* **TEXTE FOURNI**
□ □ □ □ □ □ □

Je n’ai pas de parcours universitaire classique, je suis autodidacte. Je suis devenu critique du néolibéralisme, de ses effets économiques, sociaux et culturels. Mes références actuelles sont Emmanuel Todd, René Girard, Jean-Claude Michéa, Dany-Robert Dufour, Bernard Friot, Frédéric Lordon, David Cayla, Coralie Delaume, David Graeber, Michel Feher, Naomi Klein...
Pendant les Trente Glorieuses, la France a connu une phase intense de reconstruction et de développement. Cette période a vu la remise en état des voies ferrées, des routes, des réseaux électriques et d’assainissement. Elle a surtout été marquée par la construction d’infrastructures majeures : aéroports, autoroutes, grands ports, chantiers navals, réseau des télécommunications, centrales nucléaires et grands ensembles d’habitat.
C’est également à ce moment qu’a été mis en place un maillage territorial dense de services publics — écoles, universités, hôpitaux, postes, gares, transports urbains — et que la France est devenue l’un des leaders industriels mondiaux en s’appuyant sur la création ou le développement de grands groupes nationaux tels que Alcatel, Alstom, Saint-Gobain, Pechiney, Usinor, Thomson, Bull, SNECMA ou Aérospatiale.

□ □ □ □ □ □ □

* **LISTE DES TÂCHES**
(a) D'après le texte sur les Trente Glorieuses, quels réseaux ont été remis en état pendant cette période ?
(b) Rédigez la suite du texte sur les Trente Glorieuses en reprenant après sa dernière phrase.

[Entrées enregistrées]
□ □ □ □ □ □ □

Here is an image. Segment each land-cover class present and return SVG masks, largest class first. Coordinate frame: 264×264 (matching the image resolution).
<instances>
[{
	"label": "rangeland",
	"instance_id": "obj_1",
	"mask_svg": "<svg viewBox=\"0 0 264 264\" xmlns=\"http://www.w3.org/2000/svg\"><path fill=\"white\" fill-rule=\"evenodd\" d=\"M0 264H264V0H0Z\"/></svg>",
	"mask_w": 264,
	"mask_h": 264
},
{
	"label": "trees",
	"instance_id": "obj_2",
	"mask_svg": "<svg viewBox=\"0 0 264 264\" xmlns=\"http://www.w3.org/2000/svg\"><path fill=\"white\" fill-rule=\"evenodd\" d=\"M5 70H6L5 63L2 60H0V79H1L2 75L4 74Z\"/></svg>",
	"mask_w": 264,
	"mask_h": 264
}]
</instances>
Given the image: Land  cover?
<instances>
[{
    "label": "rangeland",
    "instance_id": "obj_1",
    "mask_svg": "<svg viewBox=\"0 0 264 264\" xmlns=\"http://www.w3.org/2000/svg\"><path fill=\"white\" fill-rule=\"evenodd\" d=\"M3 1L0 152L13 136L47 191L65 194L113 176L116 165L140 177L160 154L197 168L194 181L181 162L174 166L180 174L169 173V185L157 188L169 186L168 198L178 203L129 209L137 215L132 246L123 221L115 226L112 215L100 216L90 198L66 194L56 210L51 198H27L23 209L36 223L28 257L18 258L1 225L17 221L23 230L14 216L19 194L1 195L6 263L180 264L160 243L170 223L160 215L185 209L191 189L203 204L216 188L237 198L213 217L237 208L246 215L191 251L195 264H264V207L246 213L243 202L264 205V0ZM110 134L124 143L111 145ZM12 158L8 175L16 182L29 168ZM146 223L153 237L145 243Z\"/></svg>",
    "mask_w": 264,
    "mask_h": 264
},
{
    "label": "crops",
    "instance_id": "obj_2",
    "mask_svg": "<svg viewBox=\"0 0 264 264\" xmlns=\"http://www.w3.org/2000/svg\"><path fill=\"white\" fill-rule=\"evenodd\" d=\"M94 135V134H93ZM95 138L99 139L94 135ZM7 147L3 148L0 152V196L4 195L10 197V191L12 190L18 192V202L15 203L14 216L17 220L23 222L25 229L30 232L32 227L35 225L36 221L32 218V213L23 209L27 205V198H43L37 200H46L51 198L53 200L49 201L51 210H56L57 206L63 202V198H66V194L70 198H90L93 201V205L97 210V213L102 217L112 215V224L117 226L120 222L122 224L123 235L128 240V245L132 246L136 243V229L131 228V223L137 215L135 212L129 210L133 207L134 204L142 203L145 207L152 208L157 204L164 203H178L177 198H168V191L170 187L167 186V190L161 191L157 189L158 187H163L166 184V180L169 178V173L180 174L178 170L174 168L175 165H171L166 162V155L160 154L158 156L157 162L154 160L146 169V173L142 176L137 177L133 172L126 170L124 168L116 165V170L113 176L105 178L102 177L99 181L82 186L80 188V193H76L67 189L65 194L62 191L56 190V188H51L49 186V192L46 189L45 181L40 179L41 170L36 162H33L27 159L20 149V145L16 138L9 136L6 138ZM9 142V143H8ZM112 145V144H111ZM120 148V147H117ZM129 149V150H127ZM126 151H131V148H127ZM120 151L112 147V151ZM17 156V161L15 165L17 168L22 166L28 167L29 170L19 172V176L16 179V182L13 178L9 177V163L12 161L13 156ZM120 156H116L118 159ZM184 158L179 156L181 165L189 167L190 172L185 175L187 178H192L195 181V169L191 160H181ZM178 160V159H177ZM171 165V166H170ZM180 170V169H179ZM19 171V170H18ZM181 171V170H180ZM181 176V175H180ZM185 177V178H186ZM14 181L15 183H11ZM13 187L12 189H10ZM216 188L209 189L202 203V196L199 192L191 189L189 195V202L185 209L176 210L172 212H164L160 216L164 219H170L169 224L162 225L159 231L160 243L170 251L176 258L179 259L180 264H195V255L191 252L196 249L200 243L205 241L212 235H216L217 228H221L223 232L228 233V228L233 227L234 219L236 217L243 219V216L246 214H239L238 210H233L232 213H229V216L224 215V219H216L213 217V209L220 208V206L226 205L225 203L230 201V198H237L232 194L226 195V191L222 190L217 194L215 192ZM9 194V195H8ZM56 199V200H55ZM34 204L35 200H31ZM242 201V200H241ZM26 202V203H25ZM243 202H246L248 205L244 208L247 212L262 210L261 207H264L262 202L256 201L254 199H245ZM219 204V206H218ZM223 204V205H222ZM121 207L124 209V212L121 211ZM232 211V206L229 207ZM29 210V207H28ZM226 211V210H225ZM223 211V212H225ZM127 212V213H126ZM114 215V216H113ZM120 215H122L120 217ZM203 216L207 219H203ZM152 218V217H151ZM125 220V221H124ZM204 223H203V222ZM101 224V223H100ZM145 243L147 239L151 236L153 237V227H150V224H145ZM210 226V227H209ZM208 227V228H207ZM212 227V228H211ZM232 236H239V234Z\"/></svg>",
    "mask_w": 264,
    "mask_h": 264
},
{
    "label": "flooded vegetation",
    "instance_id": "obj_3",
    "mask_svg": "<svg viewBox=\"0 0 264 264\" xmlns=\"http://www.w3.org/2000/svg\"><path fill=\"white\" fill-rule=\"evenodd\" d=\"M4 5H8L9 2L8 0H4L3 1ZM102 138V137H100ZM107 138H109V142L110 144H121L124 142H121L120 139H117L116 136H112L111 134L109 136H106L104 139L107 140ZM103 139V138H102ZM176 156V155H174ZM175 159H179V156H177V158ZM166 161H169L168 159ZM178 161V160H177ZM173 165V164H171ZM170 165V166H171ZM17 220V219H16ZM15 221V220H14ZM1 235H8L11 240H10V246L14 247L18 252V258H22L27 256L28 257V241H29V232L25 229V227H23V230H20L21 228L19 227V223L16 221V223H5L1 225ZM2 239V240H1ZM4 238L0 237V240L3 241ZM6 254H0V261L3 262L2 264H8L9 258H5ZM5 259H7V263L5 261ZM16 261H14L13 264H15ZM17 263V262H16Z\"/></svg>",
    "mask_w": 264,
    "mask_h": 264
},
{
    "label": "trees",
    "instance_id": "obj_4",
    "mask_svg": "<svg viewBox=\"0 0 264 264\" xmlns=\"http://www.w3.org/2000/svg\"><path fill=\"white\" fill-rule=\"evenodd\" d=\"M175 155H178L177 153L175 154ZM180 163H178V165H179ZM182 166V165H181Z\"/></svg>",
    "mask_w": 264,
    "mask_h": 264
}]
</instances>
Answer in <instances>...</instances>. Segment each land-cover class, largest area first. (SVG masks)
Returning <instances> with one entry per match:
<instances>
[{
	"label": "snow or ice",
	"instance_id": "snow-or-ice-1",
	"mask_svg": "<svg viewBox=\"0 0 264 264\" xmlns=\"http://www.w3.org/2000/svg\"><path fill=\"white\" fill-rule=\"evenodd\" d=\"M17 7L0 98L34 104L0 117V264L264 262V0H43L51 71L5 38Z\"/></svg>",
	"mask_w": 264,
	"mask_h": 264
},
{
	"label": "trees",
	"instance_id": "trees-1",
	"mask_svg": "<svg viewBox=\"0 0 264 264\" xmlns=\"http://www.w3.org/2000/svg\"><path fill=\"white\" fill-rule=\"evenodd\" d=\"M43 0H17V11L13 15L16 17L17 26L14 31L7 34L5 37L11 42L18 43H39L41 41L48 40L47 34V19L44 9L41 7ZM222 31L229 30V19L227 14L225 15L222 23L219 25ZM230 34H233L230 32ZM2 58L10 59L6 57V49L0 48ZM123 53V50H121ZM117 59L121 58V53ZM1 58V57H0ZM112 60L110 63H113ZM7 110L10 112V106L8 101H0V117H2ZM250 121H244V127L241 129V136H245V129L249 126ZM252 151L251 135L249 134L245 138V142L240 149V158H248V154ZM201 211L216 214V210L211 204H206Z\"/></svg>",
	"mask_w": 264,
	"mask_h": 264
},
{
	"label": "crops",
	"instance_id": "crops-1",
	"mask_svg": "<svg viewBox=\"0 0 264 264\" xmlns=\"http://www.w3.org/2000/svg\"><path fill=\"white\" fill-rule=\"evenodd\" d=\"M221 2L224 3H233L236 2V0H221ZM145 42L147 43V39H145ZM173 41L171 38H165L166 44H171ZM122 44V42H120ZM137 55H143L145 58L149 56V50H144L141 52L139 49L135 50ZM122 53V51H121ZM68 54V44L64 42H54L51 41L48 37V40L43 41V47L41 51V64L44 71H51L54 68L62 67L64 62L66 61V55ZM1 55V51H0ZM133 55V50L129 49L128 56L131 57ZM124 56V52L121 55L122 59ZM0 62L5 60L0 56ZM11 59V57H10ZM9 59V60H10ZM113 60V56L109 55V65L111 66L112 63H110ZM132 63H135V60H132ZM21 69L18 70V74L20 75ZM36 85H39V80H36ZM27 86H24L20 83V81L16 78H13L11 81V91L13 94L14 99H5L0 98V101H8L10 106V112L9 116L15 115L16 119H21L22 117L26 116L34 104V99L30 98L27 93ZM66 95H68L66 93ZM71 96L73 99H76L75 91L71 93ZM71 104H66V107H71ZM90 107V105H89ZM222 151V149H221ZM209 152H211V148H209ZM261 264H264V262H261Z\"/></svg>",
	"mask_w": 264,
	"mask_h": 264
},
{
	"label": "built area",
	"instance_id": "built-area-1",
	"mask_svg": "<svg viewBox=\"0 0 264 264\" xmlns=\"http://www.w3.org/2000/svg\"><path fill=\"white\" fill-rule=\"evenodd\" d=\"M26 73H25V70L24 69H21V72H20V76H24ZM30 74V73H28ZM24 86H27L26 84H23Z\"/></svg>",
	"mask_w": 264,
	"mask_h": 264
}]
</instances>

□ □ □ □ □ □ □

* **RÉPONSES ATTENDUES**
(a) Les voies ferrées, les routes, les réseaux électriques et les réseaux d'assainissement.

(b)
Cette dynamique n’a pas été impulsée par l’économie de marché laissée à elle-même, mais par une économie largement dirigée, dans laquelle l’État jouait un rôle central de stratège, d’investisseur et de maître d’œuvre.
L’expérience historique montre ainsi que seule une planification étatique est en mesure d’engager à nouveau des programmes massifs d’infrastructures publiques répondant aux besoins collectifs et de structurer une bifurcation écologique cohérente à long terme, en s’affranchissant des logiques de rentabilité immédiate.